Por outro lado, a qualidade dos figurinos é baseada nos desenhos das figuras feitas Emílio Sosaprofissional com uma longa carreira na Broadway, em colaboração com uma empresa de prestígio Navasquez. Na alfaiataria desta casa madrilena, os modelos são confeccionados com tecidos de alta costura, o que não se vê com tanta frequência nos nossos palcos. Vestidos, camisas pólo, ternos, casacos… tudo é feito com extremo cuidado. Um verdadeiro luxo que merece ser exibido.
Panorama da ponte tem essência Tragédia gregacomo se as docas do Brooklyn dessem para o Mar Egeu. Para compreender a dimensão deste drama não se pode ignorar o contexto artístico-político em que ele ocorre. Elias Kazan, diretor de cinema de origem turca, ele lançou seu filme Lei do Silêncio alguns anos antes do trabalho de Miller. O filme se passa no mundo dos estivadores, e a máfia que controlava o grupo é condenada do ponto de vista do personagem principal do filme: um informante interpretado por Marlon Brando.

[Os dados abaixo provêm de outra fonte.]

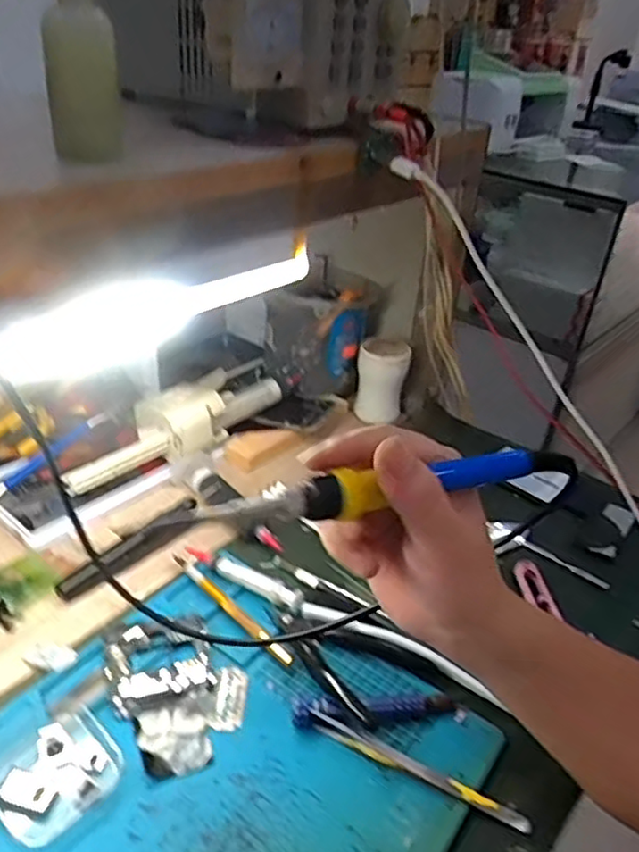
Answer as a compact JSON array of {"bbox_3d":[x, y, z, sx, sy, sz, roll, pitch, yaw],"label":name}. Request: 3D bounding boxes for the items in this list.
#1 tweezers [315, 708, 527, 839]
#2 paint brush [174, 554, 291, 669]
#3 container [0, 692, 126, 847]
[{"bbox_3d":[0.057,0.198,0.378,0.130,0.012,0.009,18,34,19],"label":"tweezers"},{"bbox_3d":[-0.065,0.129,0.469,0.009,0.006,0.132,-25,43,-38],"label":"paint brush"},{"bbox_3d":[-0.156,0.186,0.370,0.083,0.013,0.064,29,40,33],"label":"container"}]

Miller e Kazan eram amigos e colaboradores, mas este último alugou vários artistas para o grupo. Comitê de Atividades Antiamericanas acusando-os de pertencer ao Partido Comunista. Toda a profissão o rejeitou como traidor, e a traição faz parte Panorama da ponte. Foi como um golpe na cara de seu amigo e de todos os informantes. Nunca mais foram amigos, embora mantivessem contatos profissionais.
representação como uma continuação das nossas vidas e das nossas lutas, um espelho dos princípios morais uns dos outros. O palco tornou-se uma ponte a partir da qual se podia olhar para o sofrimento que acontecia na terra onde os marginalizados viviam na pobreza. Exílio, intolerância, desejo e traição, conflitos eternos que fazem parte da nossa sociedade e se refletem em Eurípides ou através Moleiro.